### EXTRAIT DE PAGE
┄┄┄┄┄┄
En Irak, la question s’est posée autrement . En 1991, il n’existait pas encore de Parti communiste-ouvrier dans ce pays, mais une myriade de petites organisations et cercles clandestins au Kurdistan, mais aussi dans le centre de l’Irak, qui subissaient l’influence du Parti communiste d’Iran avec lequel ils étaient en contact. Lorsque la guerre du Golfe fut déclenchée, le pouvoir de Saddam Hussein se mit à chanceler ; l’un de ces groupes, le Courant Communiste, estime que le moment est mur pour déclencher l’insurrection au Kurdistan. Ses peshmergas (combattants) entrent dans Sulaymania, la capitale régionale et s’emparent du siège du parti Baas : c’est le déclenchement du soulèvement de mars 1991. Le mouvement fait tâche d’huile, mais les USA cessent alors les combats, permettant à Saddam Hussein et aux nationalistes kurdes de reprendre l’initiative et de réprimer dans les sang. Je n’entre pas ici dans le récit détaillé de l’événement pour m’en tenir au sujet initial. Pendant un mois et demi, les conseils ouvriers ont détenu le pouvoir effectif dans les usines, en mettant dehors cadres et direction, et dans les villes, où ils assurent directement sécurité, approvisionnement et administration. Les communistes jouent un rôle d’impulsion, de clarification, mais échouent en partie à cause de leurs divisions sectaires et de leur manque de vision d’ensemble des tâches à mener, ce qui les amènera a posteriori à critiquer leur attitude . Dans ce mouvement, la question syndicale ne s’est même pas posée et les conseils ouvriers ont été directement constitués. C’est plutôt dans l’après 1991, dans une période de reflux, qu’elle est apparue, avec la création d’un premier Syndicat des chômeurs, autour de la revendication d’une assurance-chômage, dans le Kurdistan autonome.
┄┄┄┄┄┄
### VOTRE OBJECTIF
Recopiez à l'identique l'extrait sur le soulèvement de mars 1991 en Irak, du premier au dernier mot.

Lignes extraites d'une collection
┄┄┄┄┄┄
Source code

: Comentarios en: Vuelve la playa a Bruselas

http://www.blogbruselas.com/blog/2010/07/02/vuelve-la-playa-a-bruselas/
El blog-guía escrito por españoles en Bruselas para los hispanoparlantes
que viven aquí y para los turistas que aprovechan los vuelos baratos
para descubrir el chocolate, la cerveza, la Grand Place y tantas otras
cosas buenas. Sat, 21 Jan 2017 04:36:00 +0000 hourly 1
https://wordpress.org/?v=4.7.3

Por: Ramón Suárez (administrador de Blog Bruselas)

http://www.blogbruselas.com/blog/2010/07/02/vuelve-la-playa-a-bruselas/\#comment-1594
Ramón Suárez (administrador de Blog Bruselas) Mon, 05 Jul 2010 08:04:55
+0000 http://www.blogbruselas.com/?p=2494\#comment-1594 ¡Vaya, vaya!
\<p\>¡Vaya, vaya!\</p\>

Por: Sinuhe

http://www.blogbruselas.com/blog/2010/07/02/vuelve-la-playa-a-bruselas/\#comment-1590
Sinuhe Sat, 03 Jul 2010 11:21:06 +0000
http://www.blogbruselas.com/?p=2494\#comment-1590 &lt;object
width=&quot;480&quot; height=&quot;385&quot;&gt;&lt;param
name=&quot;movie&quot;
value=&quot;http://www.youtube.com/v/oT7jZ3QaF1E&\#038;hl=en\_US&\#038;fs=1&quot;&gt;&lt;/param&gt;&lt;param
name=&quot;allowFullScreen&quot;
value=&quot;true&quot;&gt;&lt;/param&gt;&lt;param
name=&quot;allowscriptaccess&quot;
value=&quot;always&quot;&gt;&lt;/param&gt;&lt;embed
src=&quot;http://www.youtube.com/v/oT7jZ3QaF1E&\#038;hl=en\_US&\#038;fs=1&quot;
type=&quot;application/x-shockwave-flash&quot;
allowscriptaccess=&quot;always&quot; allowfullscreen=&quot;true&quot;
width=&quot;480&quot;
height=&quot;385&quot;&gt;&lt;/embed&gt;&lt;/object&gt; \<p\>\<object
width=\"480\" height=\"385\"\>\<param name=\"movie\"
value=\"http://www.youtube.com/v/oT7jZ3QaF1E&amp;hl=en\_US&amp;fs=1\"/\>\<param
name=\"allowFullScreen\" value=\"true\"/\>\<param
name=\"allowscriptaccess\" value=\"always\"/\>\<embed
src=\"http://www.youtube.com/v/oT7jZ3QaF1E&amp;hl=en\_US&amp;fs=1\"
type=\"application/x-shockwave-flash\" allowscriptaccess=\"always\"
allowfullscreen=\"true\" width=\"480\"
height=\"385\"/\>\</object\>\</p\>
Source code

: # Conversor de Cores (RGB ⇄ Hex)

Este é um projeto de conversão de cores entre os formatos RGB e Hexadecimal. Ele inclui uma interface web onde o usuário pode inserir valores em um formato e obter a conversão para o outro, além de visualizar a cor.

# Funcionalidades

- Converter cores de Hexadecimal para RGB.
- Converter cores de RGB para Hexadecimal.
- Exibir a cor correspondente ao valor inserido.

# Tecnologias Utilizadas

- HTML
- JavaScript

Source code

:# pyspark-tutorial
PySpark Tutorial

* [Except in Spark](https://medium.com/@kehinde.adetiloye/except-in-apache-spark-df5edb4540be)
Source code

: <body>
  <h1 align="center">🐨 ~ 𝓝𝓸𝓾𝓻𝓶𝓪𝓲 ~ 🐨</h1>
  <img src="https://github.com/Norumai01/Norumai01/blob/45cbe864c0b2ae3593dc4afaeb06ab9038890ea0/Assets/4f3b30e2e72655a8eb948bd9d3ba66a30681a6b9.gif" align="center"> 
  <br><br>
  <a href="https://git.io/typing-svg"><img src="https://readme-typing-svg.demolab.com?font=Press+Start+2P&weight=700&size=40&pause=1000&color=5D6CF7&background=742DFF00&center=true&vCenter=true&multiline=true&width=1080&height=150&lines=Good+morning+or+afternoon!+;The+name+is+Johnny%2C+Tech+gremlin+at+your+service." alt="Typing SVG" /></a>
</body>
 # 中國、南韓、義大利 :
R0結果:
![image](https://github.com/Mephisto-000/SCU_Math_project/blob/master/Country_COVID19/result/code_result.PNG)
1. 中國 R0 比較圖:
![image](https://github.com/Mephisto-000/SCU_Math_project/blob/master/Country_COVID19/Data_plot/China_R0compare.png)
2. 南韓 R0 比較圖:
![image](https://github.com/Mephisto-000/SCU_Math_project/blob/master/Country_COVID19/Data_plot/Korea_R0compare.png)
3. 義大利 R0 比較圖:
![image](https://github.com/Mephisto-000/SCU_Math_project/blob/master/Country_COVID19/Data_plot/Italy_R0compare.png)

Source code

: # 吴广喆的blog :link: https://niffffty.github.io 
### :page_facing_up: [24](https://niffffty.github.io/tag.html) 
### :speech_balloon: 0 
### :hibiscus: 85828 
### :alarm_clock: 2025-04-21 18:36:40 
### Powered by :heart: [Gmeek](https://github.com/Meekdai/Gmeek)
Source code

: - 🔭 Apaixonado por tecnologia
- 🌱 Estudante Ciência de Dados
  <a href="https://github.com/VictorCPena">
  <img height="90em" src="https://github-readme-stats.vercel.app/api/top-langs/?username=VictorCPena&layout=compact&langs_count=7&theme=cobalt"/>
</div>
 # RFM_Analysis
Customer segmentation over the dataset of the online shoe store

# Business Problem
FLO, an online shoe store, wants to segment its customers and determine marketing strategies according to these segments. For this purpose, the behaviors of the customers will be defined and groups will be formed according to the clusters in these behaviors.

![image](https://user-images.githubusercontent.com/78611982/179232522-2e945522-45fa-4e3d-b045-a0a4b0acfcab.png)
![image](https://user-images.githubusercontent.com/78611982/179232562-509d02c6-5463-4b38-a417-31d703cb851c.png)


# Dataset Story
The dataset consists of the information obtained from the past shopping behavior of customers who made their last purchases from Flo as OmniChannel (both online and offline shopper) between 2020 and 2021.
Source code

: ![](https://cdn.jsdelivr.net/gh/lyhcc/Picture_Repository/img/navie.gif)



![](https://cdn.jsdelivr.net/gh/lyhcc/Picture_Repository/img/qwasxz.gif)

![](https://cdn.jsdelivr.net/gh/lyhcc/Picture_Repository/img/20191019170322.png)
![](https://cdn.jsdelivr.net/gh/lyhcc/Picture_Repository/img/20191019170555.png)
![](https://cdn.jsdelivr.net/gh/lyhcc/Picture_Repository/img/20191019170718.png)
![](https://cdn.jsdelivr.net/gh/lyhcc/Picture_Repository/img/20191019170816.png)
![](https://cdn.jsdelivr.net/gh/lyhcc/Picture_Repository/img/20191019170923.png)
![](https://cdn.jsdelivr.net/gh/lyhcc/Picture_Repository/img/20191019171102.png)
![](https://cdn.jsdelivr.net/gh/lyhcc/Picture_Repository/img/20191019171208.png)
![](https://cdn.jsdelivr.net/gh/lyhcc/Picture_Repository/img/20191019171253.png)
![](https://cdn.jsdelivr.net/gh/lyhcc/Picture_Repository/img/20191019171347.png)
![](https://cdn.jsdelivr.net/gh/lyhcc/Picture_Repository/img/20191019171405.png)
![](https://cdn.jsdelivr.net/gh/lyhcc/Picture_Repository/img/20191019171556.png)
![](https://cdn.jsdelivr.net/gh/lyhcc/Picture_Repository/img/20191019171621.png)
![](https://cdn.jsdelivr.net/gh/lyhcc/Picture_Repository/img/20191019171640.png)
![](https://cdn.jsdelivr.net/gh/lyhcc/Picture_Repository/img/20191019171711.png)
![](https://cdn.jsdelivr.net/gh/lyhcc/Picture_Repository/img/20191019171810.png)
┄┄┄┄┄┄
### RÉPONSE RÉDIGÉE
En Irak, la question s’est posée autrement . En 1991, il n’existait pas encore de Parti communiste-ouvrier dans ce pays, mais une myriade de petites organisations et cercles clandestins au Kurdistan, mais aussi dans le centre de l’Irak, qui subissaient l’influence du Parti communiste d’Iran avec lequel ils étaient en contact. Lorsque la guerre du Golfe fut déclenchée, le pouvoir de Saddam Hussein se mit à chanceler ; l’un de ces groupes, le Courant Communiste, estime que le moment est mur pour déclencher l’insurrection au Kurdistan. Ses peshmergas (combattants) entrent dans Sulaymania, la capitale régionale et s’emparent du siège du parti Baas : c’est le déclenchement du soulèvement de mars 1991. Le mouvement fait tâche d’huile, mais les USA cessent alors les combats, permettant à Saddam Hussein et aux nationalistes kurdes de reprendre l’initiative et de réprimer dans les sang. Je n’entre pas ici dans le récit détaillé de l’événement pour m’en tenir au sujet initial. Pendant un mois et demi, les conseils ouvriers ont détenu le pouvoir effectif dans les usines, en mettant dehors cadres et direction, et dans les villes, où ils assurent directement sécurité, approvisionnement et administration. Les communistes jouent un rôle d’impulsion, de clarification, mais échouent en partie à cause de leurs divisions sectaires et de leur manque de vision d’ensemble des tâches à mener, ce qui les amènera a posteriori à critiquer leur attitude . Dans ce mouvement, la question syndicale ne s’est même pas posée et les conseils ouvriers ont été directement constitués. C’est plutôt dans l’après 1991, dans une période de reflux, qu’elle est apparue, avec la création d’un premier Syndicat des chômeurs, autour de la revendication d’une assurance-chômage, dans le Kurdistan autonome.